» The problem: Pick out every line in the data below that holds "Gestión".

++++ Supplied information

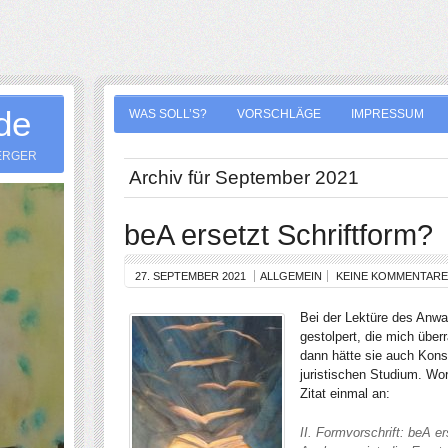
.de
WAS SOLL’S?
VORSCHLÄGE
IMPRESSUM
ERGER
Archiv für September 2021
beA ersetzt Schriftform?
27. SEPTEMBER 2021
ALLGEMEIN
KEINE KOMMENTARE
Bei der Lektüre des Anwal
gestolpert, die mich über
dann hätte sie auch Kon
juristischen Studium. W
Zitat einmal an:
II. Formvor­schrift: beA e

++++++++
++++ Supplied information

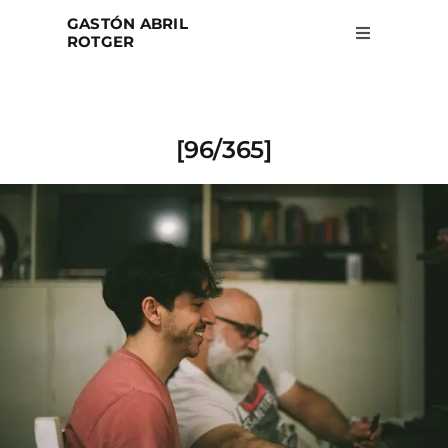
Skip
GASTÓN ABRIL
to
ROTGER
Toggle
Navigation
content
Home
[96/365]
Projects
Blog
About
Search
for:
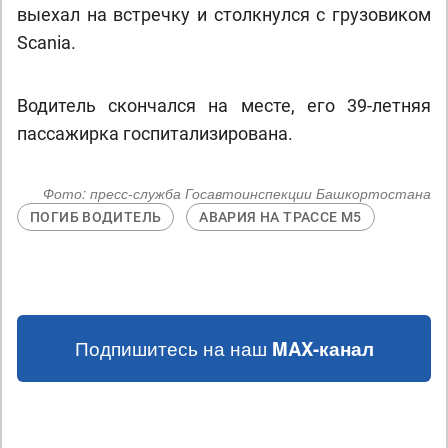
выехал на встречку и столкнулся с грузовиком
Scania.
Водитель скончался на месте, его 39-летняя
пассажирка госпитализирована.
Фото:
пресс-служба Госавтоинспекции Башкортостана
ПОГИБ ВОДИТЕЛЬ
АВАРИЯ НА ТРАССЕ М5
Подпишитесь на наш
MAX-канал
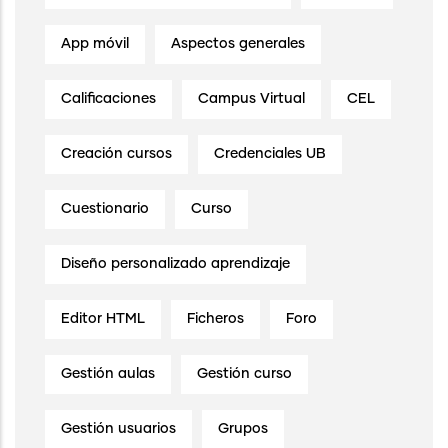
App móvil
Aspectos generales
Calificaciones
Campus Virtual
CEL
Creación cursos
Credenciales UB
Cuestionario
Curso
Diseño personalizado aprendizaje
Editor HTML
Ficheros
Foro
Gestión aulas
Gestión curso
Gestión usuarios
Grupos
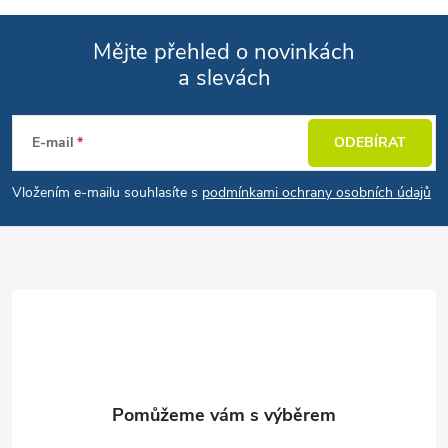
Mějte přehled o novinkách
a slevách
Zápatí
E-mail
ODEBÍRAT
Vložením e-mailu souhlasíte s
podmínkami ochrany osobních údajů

++++++++

» Answer to this task:
Gestión aulas
Gestión curso
Gestión usuarios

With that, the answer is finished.